# Bow arm shaking



## Airport22 (May 12, 2012)

I have been working on the proper form for a while now. I can tell when it's right, my arrows hit the x! But then then the. Ext day, I flop. For about 5 seconds my bow arm is steady then it starts shaking big time! Any pointers? Remedies?

Thanks


----------



## da white shoe (Mar 10, 2009)

Your draw length may be too long. Possibly too short, but I doubt it.
Hands, arm and shoulder muscles should be as relaxed as you can make them at full draw. Back muscles should be doing the work.
Best I can come up with. You didn't give us much to go on.


----------



## alks456 (Apr 21, 2010)

You may check if you have the trunk + shoulders in the same plane.


----------



## aread (Dec 25, 2009)

I agree with the above. Also, we all have a limit to how long we can stay at full draw and keep our shot from deteriorating. 

When it starts to go, the ONLY solution is to let down. For me, that has been extremely difficult to learn to do. It has required practice at letting down. Sometimes when I find myself wanting to dump an arrow. I will draw, aim and finish only one shot in five. On the other four, I let down.  
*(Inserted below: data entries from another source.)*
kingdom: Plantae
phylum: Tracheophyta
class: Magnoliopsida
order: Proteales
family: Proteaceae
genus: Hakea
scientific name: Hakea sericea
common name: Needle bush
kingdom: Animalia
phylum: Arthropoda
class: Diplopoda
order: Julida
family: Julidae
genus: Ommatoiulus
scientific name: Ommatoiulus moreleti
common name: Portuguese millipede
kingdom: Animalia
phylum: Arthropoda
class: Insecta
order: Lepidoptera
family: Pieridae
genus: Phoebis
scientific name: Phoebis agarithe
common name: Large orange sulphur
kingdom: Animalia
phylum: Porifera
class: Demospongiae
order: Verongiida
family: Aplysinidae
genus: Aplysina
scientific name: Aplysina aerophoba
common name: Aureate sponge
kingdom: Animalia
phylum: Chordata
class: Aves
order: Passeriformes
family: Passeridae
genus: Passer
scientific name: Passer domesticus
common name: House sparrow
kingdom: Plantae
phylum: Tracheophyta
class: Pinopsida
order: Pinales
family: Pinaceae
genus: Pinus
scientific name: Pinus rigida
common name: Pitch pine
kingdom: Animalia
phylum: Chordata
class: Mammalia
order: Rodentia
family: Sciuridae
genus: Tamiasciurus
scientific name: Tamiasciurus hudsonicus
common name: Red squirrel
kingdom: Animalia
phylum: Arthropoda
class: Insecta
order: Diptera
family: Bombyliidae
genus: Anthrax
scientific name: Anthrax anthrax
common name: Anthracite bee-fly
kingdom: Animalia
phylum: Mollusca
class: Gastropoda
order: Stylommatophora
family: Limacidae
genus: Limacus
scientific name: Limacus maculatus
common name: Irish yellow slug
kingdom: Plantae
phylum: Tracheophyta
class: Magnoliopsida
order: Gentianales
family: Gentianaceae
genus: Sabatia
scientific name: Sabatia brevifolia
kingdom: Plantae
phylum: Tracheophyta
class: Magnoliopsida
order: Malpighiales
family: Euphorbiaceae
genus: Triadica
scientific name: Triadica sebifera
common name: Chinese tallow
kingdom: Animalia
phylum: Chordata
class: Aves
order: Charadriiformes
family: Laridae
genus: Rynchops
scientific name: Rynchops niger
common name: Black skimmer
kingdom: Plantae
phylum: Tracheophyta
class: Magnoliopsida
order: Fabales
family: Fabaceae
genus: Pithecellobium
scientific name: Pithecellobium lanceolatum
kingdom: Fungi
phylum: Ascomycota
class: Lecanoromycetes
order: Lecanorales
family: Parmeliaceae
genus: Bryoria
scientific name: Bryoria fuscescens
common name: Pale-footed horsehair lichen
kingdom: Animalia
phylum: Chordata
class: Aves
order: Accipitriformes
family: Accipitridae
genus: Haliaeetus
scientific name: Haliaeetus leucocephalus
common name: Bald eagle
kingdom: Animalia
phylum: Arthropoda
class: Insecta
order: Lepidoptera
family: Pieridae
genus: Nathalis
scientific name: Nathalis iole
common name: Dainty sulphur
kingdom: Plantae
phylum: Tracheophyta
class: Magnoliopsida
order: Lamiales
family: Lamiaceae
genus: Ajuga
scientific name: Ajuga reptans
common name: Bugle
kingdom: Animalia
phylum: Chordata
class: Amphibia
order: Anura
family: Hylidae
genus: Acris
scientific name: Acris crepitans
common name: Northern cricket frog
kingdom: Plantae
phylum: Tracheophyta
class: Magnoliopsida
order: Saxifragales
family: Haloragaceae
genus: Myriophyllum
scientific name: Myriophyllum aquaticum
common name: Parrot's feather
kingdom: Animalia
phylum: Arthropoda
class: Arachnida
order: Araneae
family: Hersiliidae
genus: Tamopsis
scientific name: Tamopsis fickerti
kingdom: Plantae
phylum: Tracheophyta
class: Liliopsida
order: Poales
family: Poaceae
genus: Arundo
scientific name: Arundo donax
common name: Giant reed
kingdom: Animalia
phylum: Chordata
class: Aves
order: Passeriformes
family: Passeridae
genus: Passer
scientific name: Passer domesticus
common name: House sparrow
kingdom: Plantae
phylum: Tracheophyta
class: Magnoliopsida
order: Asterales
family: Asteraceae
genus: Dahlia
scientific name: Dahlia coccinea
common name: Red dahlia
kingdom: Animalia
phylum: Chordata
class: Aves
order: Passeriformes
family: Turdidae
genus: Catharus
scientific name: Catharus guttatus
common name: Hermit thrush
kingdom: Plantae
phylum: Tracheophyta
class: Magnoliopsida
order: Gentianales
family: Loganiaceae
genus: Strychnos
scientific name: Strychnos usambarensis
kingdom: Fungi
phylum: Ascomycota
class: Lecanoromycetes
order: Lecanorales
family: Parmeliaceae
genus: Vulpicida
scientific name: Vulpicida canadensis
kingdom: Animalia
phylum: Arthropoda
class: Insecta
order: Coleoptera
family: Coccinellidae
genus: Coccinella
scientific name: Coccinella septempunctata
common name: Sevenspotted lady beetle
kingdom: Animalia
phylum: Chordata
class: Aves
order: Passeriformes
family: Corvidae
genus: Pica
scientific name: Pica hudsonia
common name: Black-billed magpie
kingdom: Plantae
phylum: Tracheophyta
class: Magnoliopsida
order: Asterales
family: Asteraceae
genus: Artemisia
This is an excellent exercise even if you don't have trouble getting yourself to let down. Draw, aim and hold as long as you feel like you could finish the shot with good form. This strengthens the muscles that need it and gets you in the habit of relaxing the others.

JMHO,
Allen


----------



## Airport22 (May 12, 2012)

Thanks so much!


----------



## mike 66 (Jan 21, 2010)

take a few lbs off the bow weight.................its a game of skill :juggle:


----------



## sightmaster (Jul 1, 2011)

Airport22 said:


> I have been working on the proper form for a while now. I can tell when it's right, my arrows hit the x! But then then the. Ext day, I flop. For about 5 seconds my bow arm is steady then it starts shaking big time! Any pointers? Remedies?
> 
> Thanks


your draw weight may be to high thats what happened to me and i knoked it down about 5 pounds and my arm was steady as a rock, im going to say take the poundage down about 5-10lbs and see what that does


----------